The United States Department of Justice (DOJ) issues guidance on combatting discrimination against people “in treatment or recovery.” The guidance reinforces that the ADA generally protects people with substance use disorder, unless they are currently illegally using drugs. It provides examples of potential ADA violations—including denial of MOUD in a correctional setting, a skilled nursing facility’s refusal to admit someone taking MOUD, a doctor or hospital’s refusal to treat someone with OUD, and adverse employment actions against individuals taking MOUD. The ADA thus provides a powerful legal tool for advocates representing people who use MOUD.

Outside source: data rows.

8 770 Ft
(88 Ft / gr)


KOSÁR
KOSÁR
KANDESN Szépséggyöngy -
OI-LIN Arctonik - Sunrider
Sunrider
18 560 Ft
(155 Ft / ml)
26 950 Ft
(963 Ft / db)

C. DOJ Enforcement Actions Against Probation, Parole, and Drug Court Entities that Discriminate Against People Who Use MOUD
The Department of Justice Civil Rights Division and U.S. Attorney’s offices throughout the country have used their affirmative litigation authority to vindicate the rights of people with substance use disorder, including those in court supervision programs. DOJ’s enforcement actions extend to a broader range of discriminatory conduct than the examples listed in their guidance, including discrimination against people in drug courts and people under supervision on probation. The DOJ, in a letter of findings and conclusions in its case against the Unified Judicial System of Pennsylvania, found that the defendant violated the ADA “by denying [individuals] an equal opportunity to benefit from court services, programs, or activities—including probationary and treatment court supervision—because of their disability,” namely substance use disorder. The treatment courts were broader than just the drug court: according to the letter, veterans’ courts and mental health courts both improperly denied individuals in their custody access to MOUD.